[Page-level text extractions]

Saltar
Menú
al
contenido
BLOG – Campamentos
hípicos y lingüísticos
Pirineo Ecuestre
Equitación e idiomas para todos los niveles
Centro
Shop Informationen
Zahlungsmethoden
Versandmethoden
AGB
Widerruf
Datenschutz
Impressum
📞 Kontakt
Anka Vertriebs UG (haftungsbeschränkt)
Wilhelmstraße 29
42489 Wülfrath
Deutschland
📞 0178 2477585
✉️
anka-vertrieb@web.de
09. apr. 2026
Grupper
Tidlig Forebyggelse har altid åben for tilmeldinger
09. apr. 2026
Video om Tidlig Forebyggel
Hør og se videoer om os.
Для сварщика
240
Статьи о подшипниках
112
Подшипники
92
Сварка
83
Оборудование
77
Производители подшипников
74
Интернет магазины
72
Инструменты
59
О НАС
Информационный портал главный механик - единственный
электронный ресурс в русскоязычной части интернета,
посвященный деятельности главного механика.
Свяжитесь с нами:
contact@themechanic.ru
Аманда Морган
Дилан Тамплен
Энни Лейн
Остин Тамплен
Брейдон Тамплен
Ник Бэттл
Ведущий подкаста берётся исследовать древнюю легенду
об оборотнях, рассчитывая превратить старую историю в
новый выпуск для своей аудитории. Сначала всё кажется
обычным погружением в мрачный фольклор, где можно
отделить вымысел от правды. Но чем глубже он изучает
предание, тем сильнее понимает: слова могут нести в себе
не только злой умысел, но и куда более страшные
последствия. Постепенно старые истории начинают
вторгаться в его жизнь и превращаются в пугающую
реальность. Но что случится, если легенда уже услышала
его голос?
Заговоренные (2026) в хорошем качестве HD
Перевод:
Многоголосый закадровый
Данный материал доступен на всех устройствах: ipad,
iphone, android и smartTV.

§ **Exercise directions**: Convert the stretch of lines from the very first one through the line containing "Anka Vertriebs UG (haftungsbeschränkt)" into a numbered list, omitting any blank lines.

§ **The answer**:
1. Saltar
2. Menú
3. al
4. contenido
5. BLOG – Campamentos
6. hípicos y lingüísticos
7. Pirineo Ecuestre
8. Equitación e idiomas para todos los niveles
9. Centro
10. Shop Informationen
11. Zahlungsmethoden
12. Versandmethoden
13. AGB
14. Widerruf
15. Datenschutz
16. Impressum
17. 📞 Kontakt
18. Anka Vertriebs UG (haftungsbeschränkt)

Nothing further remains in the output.